*ASSIGNMENT:* Everything from the line containing "for the Chuck E. Cheese Summer Family" through the final line of the listing below should be given again, word for word, and nothing else.

--- AVAILABLE RECORDS ---

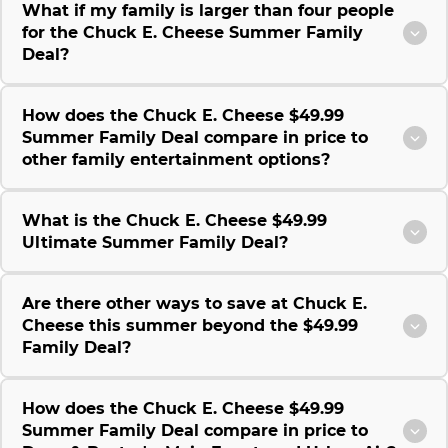
What if my family is larger than four people
for the Chuck E. Cheese Summer Family
Deal?
How does the Chuck E. Cheese $49.99
Summer Family Deal compare in price to
other family entertainment options?
What is the Chuck E. Cheese $49.99
Ultimate Summer Family Deal?
Are there other ways to save at Chuck E.
Cheese this summer beyond the $49.99
Family Deal?
How does the Chuck E. Cheese $49.99
Summer Family Deal compare in price to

---

*ANSWER SECTION:*
for the Chuck E. Cheese Summer Family
Deal?
How does the Chuck E. Cheese $49.99
Summer Family Deal compare in price to
other family entertainment options?
What is the Chuck E. Cheese $49.99
Ultimate Summer Family Deal?
Are there other ways to save at Chuck E.
Cheese this summer beyond the $49.99
Family Deal?
How does the Chuck E. Cheese $49.99
Summer Family Deal compare in price to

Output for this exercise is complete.